The First Minister has repeated his call for the Tory-LibDem coalition to use some of the £1 billion of extra revenues the UK Treasury will receive from rising oil prices to introduce a fuel stabiliser.

Mr Salmond insisted that such a mechanism is urgently needed and condemned the lack of action that has left families and businesses having to deal with rising fuel and VAT costs.

SNP MSP for Cunninghame North Kenneth Gibson highlighted the problems rising VAT and fuel duty are causing for families and businesses and the pressure on the Scottish budget during First Ministers Question in the Scottish Parliament.

Mr Salmond said he would approach the UK Government over the cost to the Scottish budget of meeting VAT and fuel duty rises. The VAT increase will cost the Scottish NHS alone an additional £26 million.

The First Minister said:

“The recent increase to VAT and fuel duty introduced by the UK government will generate additional pressures for Scottish businesses and families and indeed public services at a time when Scotland is already facing unprecedented cuts in public spending and when economic recovery remains fragile.

“As Mr Gibson will be aware the Scottish government has written to the UK government opposing these increases and of course making the case for a fuel duty stabiliser, something which was supported by the prime minister and the chancellor before the election but now they seem extraordinarily reluctant to introduce it just when the time is right for such an initiative.”

Mr Gibson acknowledged the First Minister’s concerns and said:

“The SNP has consistently argued for a fuel stabiliser to bring prices down and help businesses and families.

“Every penny of fuel tax and duty heading to the Treasury is a penny out of Scotland’s economy and Scotland’s budget and will add to costs of goods across the country.

“Businesses cannot afford to be kept hanging on by the Tories.  The UK Government should commit to scrapping the duty and introducing a stabiliser now.”

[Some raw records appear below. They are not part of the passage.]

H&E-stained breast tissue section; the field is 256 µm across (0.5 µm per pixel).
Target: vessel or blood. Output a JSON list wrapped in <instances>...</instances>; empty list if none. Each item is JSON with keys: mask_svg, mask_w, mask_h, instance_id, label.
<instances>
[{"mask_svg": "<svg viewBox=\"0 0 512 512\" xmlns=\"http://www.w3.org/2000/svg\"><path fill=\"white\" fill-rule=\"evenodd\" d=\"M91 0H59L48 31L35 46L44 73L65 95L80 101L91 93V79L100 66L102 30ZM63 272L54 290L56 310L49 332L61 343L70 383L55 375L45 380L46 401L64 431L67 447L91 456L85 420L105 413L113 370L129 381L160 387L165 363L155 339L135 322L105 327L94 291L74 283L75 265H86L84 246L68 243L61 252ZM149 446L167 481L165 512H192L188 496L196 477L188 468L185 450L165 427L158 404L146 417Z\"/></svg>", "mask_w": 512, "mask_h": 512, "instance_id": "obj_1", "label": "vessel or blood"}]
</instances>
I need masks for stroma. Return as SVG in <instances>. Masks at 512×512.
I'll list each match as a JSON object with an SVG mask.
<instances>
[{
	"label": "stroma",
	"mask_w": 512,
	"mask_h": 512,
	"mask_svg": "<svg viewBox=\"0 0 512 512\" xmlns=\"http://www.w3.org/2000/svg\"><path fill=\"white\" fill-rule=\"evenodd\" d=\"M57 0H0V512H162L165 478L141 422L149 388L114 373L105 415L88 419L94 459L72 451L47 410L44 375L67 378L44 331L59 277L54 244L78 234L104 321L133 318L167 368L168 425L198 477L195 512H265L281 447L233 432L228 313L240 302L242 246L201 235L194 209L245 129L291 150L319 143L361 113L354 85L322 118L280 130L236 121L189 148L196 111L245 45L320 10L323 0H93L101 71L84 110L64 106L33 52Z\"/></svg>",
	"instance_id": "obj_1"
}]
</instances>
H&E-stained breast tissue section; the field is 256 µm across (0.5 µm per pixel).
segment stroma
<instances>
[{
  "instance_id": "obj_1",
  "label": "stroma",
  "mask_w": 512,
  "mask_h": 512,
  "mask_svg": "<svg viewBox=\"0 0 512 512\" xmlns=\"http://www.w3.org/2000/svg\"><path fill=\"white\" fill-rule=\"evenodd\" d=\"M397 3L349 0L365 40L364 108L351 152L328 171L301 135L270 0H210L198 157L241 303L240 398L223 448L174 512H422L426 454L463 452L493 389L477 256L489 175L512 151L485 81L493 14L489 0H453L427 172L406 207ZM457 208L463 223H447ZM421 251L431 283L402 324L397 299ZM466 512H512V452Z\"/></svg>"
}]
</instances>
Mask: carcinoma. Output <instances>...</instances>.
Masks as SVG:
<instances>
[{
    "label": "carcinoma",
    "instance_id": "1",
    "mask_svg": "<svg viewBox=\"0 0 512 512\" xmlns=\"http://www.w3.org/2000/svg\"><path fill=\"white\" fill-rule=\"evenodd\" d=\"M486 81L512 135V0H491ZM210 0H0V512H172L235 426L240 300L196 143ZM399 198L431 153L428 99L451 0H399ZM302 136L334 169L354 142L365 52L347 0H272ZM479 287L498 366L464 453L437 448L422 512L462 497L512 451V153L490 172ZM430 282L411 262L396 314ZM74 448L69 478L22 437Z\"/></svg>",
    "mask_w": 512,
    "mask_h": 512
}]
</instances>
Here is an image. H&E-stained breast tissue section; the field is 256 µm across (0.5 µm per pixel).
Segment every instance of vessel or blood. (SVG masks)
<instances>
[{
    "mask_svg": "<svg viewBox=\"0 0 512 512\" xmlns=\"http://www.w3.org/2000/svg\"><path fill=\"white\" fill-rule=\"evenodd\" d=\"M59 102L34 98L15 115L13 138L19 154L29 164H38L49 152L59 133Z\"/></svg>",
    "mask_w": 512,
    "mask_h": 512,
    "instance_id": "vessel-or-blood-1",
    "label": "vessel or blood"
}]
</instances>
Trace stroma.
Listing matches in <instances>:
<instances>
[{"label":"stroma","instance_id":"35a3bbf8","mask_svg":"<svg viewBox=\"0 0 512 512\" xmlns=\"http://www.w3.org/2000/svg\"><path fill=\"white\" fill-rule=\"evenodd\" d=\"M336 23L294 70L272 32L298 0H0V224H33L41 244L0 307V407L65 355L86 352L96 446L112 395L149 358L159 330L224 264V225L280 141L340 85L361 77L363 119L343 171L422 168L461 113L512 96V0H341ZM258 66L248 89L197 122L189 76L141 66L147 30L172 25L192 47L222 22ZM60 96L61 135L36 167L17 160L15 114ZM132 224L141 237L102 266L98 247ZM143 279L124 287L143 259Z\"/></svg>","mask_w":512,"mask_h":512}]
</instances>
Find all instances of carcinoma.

Earlier this week Mr Salmond had promised to make rising fuel costs a central issue in the forthcoming Scottish election campaign. The SNP leader insisted that he would take the fight for Holyrod to obtain the power to reduce Scottish fuel prices straight to Downing Street.

Mr Salmond condemned the rising cost of fuel in Scotland and added:

“Oil revenues flowing into the London Exchequer will be £10 billion this year, another £1 billion from recent price increases, and yet we are paying the highest petrol prices in the world.

“It’s an unbelievable position. How on earth can you arrive at a situation where Europe’s leading oil producer, along with Norway, is in that position? No other country would stand for it.”